■ ARTICLE PRÉSENTÉ ■
· · ·

Il serait peut-être temps d’en finir avec Miss France, non ?

Le 11 décembre, une nouvelle miss France a été élue. C’est donc le moment de revenir sur une émission de télé toujours aussi populaire, mais loin de faire l’unanimité.

Depuis les débuts des élections de Miss France, on a toujours mis l'accent sur les capacités intellectuelles des jeunes candidates... Foto: Juliaaltagracia / Wikimedia Commons / PD

(Elise Arfeuille) – Valérie Pécresse commence ainsi : « Moi je vais vous dire, si être Français c’est ne plus avoir de sapin de Noël, c’est ne plus manger de foie gras, c’est ne plus avoir la chance d’élire Miss France et de voir des filles belles et intelligentes une fois par an et ne plus avoir le tour de France… », et la phrase reste en suspens. Le nombre de réponses et de critiques adressés à cette esquisse de phrase est assez hilarant à lire sur les réseaux sociaux.

Mais, même si beaucoup ne se reconnaissent pas dans ces propos, il n’en demeure pas moins que ces attachements français, soient toujours aussi populaires aujourd’hui, à l’image de l’émission de Miss France. Mais sous le prétexte de la tradition et des bonnes valeurs gauloises quelques peu chauvines, est-il vraiment nécessaire de poursuivre des habitudes d’un autre temps ? Car on pourra dire ce que l’on voudra, Miss France est problématique et n’est pas en phase avec les considérations sociétales en France. Non, Miss France n’est pas ambassadrice de la France.

« Miss France » est née en 1920, soit il y a plus de 100 ans. Et l’intitulé est très clair : concours de beauté. Avec les critiques adressées à l’émission au fil du temps, quelques modifications ont pu être entreprises, comme un test de culture générale ou encore un concours d’éloquence, pour cette année. L’émission se défend de tout sexisme et conservatisme. Car les candidates ont chacune la possibilité de défendre une cause qui leur tient à cœur. Ainsi, sous couverture de bons sentiments, il faut entendre leurs discours creux, ce qui est pour l’émission, l’argument suprême, afin d’affirmer qu’il s’agit d’une émission progressiste, puisqu’elle met en avant des jeunes femmes ambitieuses. C’est un moyen de réussite pour beaucoup d’entre elles. Ce seraient donc des jeunes femmes fières, émancipées, comme leur défilé en bikini, symbole d’émancipation, le prouve !

Mettre en avant des jeunes femmes ambitieuses, vraiment ? Alors, pourquoi sont-elles, dans un premier temps, résumées à des noms de régions ? Le parallèle entre la femme-objet est presque trop facile. Ce n’est pas Diane Leyre qui a été annoncée comme Miss France 2022, mais bien « Île-de-France ! », ce qui est assez paradoxal pour l’affirmation de son identité. S’il s’agit d’une opportunité pour elles de réussite, alors le concours se prend à son propre piège, en affirmant être résolument inégalitaire, puisqu’il ne laisse une chance de prétendue réussite, qu’à une minorité de femmes, « belles et intelligentes », pour reprendre les mots de Valérie Pécresse.

· · ·

■ DOCUMENTS D'ÉTUDE ■
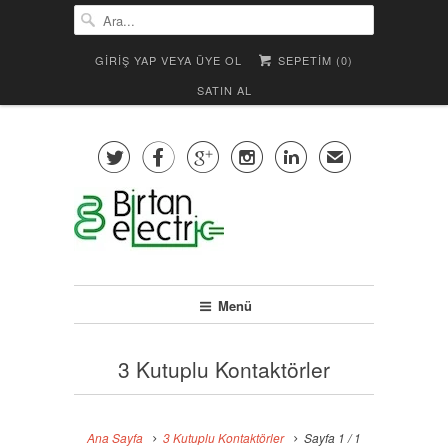
GIRIŞ YAP VEYA ÜYE OL
SEPETIM (
0
)
SATIN AL





✉
Menü
3 Kutuplu Kontaktörler
Ana Sayfa
3 Kutuplu Kontaktörler
Sayfa 1 / 1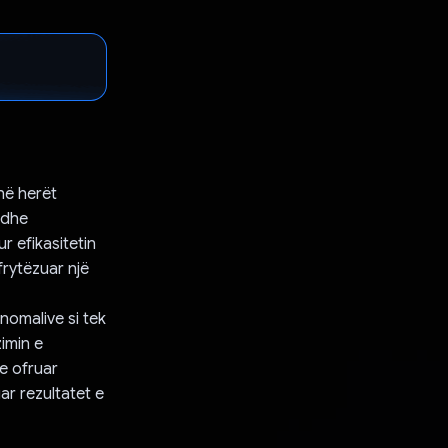
në herët
 dhe
ur efikasitetin
frytëzuar një
anomalive si tek
imin e
e ofruar
ar rezultatet e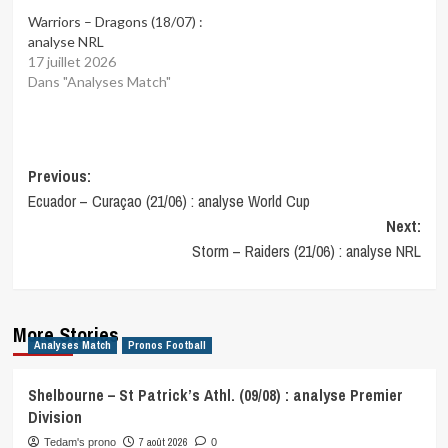
Warriors – Dragons (18/07) :
analyse NRL
17 juillet 2026
Dans "Analyses Match"
Post
Previous:
Ecuador – Curaçao (21/06) : analyse World Cup
navigation
Next:
Storm – Raiders (21/06) : analyse NRL
More Stories
Analyses Match
Pronos Football
Shelbourne – St Patrick’s Athl. (09/08) : analyse Premier
Division
7 août 2026
Tedam's prono
0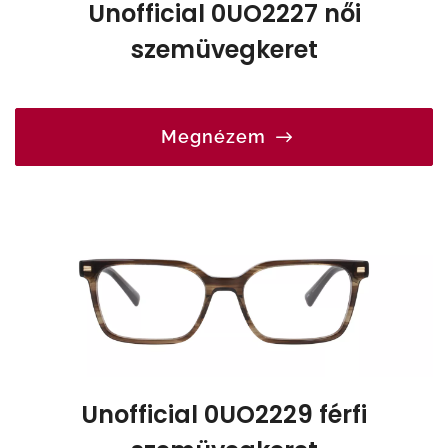
Unofficial 0UO2227 női
szemüvegkeret
Megnézem
Unofficial 0UO2229 férfi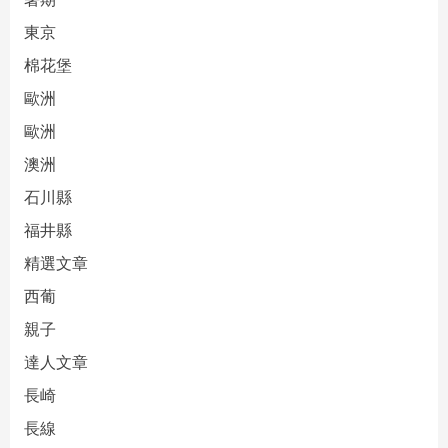
東京
棉花堡
歐洲
歐洲
澳洲
石川縣
福井縣
精選文章
西葡
親子
達人文章
長崎
長線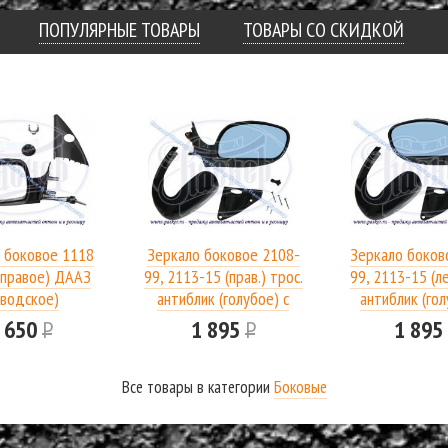
ПОПУЛЯРНЫЕ ТОВАРЫ
ТОВАРЫ СО СКИДКОЙ
 боковое 1118
Зеркало боковое 2108-
Зеркало боков
(правое) ДААЗ
99, 2113-15 (прав.) трос.
99, 2113-15 (ле
аводское)
антиблик (голубое) с
антиблик (гол
обогревом С-П
обогревом
 650
Р
1 895
Р
1 89
Все товары в категории
Боковые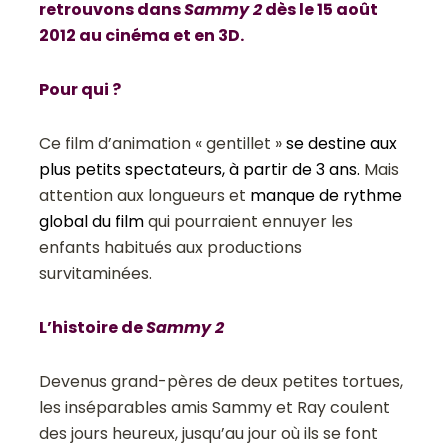
retrouvons dans
Sammy 2
dès le 15 août
2012 au cinéma et en 3D.
Pour qui ?
Ce film d’animation « gentillet »
se destine aux
plus petits spectateurs, à partir de 3 ans.
Mais
attention aux longueurs et
manque de rythme
global du film
qui pourraient ennuyer les
enfants habitués aux productions
survitaminées.
L’histoire de
Sammy 2
Devenus grand-pères de deux petites tortues,
les inséparables amis Sammy et Ray coulent
des jours heureux, jusqu’au jour où ils se font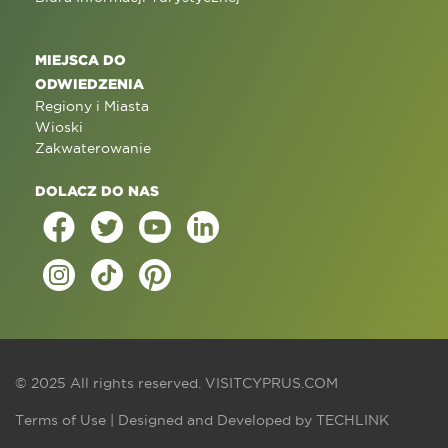
MIEJSCA DO
ODWIEDZENIA
Regiony i Miasta
Wioski
Zakwaterowanie
DOLACZ DO NAS
© 2025 All rights reserved.
VISITCYPRUS.COM
Terms of Use
| Designed and Developed by
TECHLINK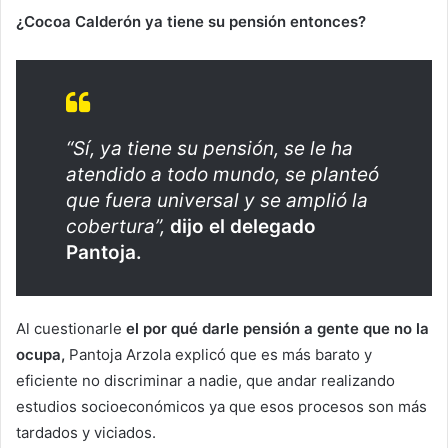
¿Cocoa Calderón ya tiene su pensión entonces?
“Sí, ya tiene su pensión, se le ha
atendido a todo mundo, se planteó
que fuera universal y se amplió la
cobertura”,
dijo el delegado
Pantoja.
Al cuestionarle
el por qué darle pensión a gente que no la
ocupa,
Pantoja Arzola explicó que es más barato y
eficiente no discriminar a nadie, que andar realizando
estudios socioeconómicos ya que esos procesos son más
tardados y viciados.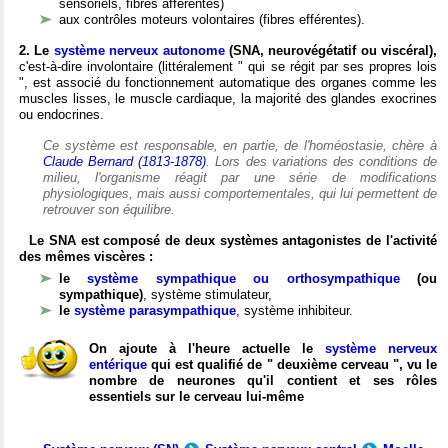
sensoriels, fibres afférentes)
aux contrôles moteurs volontaires (fibres efférentes).
2. Le
système nerveux autonome
(SNA, neurovégétatif ou viscéral),
c'est-à-dire involontaire (littéralement " qui se régit par ses propres lois
", est associé du fonctionnement automatique des organes comme les
muscles lisses, le muscle cardiaque, la majorité des glandes exocrines
ou endocrines.
Ce système est responsable, en partie, de l'homéostasie, chère à
Claude Bernard (1813-1878)
. Lors des variations des conditions de
milieu, l'organisme réagit par une série de modifications
physiologiques, mais aussi comportementales, qui lui permettent de
retrouver son équilibre.
Le SNA est composé de deux systèmes antagonistes de l'activité
des mêmes viscères :
le
système sympathique ou orthosympathique
(ou
sympathique)
, système stimulateur,
le
système parasympathique
, système inhibiteur.
On ajoute à l'heure actuelle le
système nerveux
entérique
qui est qualifié de " deuxième cerveau ", vu le
nombre de neurones qu'il contient et ses rôles
essentiels sur le cerveau lui-même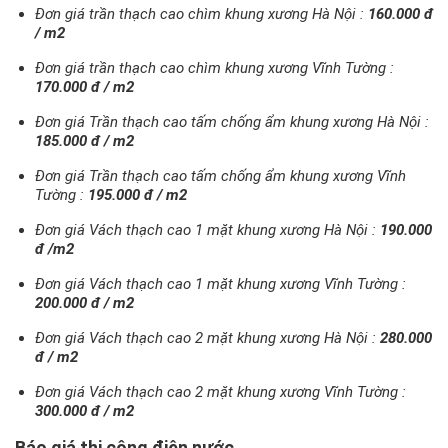
Đơn giá trần thạch cao chìm khung xương Hà Nội :
160.000 đ
/ m2
Đơn giá trần thạch cao chìm khung xương Vĩnh Tường :
170.000 đ / m2
Đơn giá Trần thạch cao tấm chống ẩm khung xương Hà Nội :
185.000 đ / m2
Đơn giá Trần thạch cao tấm chống ẩm khung xương Vĩnh
Tường :
195.000 đ / m2
Đơn giá Vách thạch cao 1 mặt khung xương Hà Nội :
190.000
đ /m2
Đơn giá Vách thạch cao 1 mặt khung xương Vĩnh Tường :
200.000 đ / m2
Đơn giá Vách thạch cao 2 mặt khung xương Hà Nội :
280.000
đ / m2
Đơn giá Vách thạch cao 2 mặt khung xương Vĩnh Tường :
300.000 đ / m2
Báo giá thi công điện nước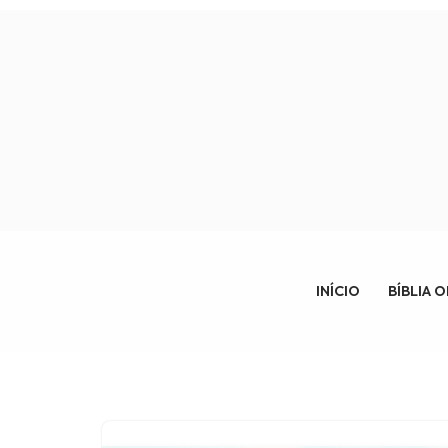
Pular
para
o
conteúdo
INÍCIO
BÍBLIA 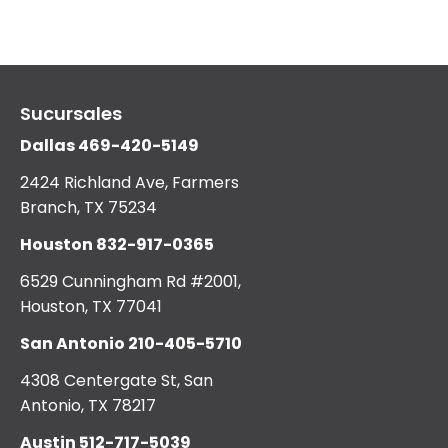
Sucursales
Dallas
469-420-5149
2424 Richland Ave, Farmers
Branch, TX 75234
Houston
832-917-0365
6529 Cunningham Rd #2001,
Houston, TX 77041
San Antonio
210-405-5710
4308 Centergate St, San
Antonio, TX 78217
Austin
512-717-5039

· · ·

■ À FAIRE ■
(a) Imprimez le passage de l'article sur Miss France qui s'ouvre sur les mots contenant « Le 11 décembre, une » et se clôt sur « les réseaux sociaux. ».
(b) D'après l'article sur Miss France, pourquoi le concours « se prend à son propre piège » lorsqu'il se présente comme une occasion de réussite ? Répondez en une à trois phrases.
(c) Poursuivez l'article sur Miss France à partir de l'endroit où il s'arrête.
Les documents n'ont aucun rapport avec l'article sur Miss France.

■ CORRIGÉS DES ACTIVITÉS ■
(a)
Le 11 décembre, une nouvelle miss France a été élue. C’est donc le moment de revenir sur une émission de télé toujours aussi populaire, mais loin de faire l’unanimité.

Depuis les débuts des élections de Miss France, on a toujours mis l'accent sur les capacités intellectuelles des jeunes candidates... Foto: Juliaaltagracia / Wikimedia Commons / PD

(Elise Arfeuille) – Valérie Pécresse commence ainsi : « Moi je vais vous dire, si être Français c’est ne plus avoir de sapin de Noël, c’est ne plus manger de foie gras, c’est ne plus avoir la chance d’élire Miss France et de voir des filles belles et intelligentes une fois par an et ne plus avoir le tour de France… », et la phrase reste en suspens. Le nombre de réponses et de critiques adressés à cette esquisse de phrase est assez hilarant à lire sur les réseaux sociaux.

(b) Le concours ne laisse une chance de prétendue réussite qu'à une minorité de femmes, celles qui sont « belles et intelligentes ». En se présentant comme une voie de réussite, il se révèle donc résolument inégalitaire.

(c)
Quant au bikini, il était un symbole d’émancipation des femmes dans les années cinquante. Aujourd’hui, il suffit de marcher sur une plage en France, pour constater que ce n’est plus le cas. A moins que l’émission ne soit en retard de plus de 70 ans sur son époque, il semblerait plutôt que le bikini soit instrumentalisé pour mettre en avant le même type de corps, celui décrit comme « parfait ». Alors, bien sûr, chacun a le droit de s’exposer, comme il le souhaite, de montrer son corps, cependant l’argument du libre-arbitre n’est pas un rempart contre tout problème soulevé. Car il s’agit pour le concours de Miss France, d’une sexualisation de l’image de ces jeunes femmes, pour en faire seulement des corps à regarder, rien de plus.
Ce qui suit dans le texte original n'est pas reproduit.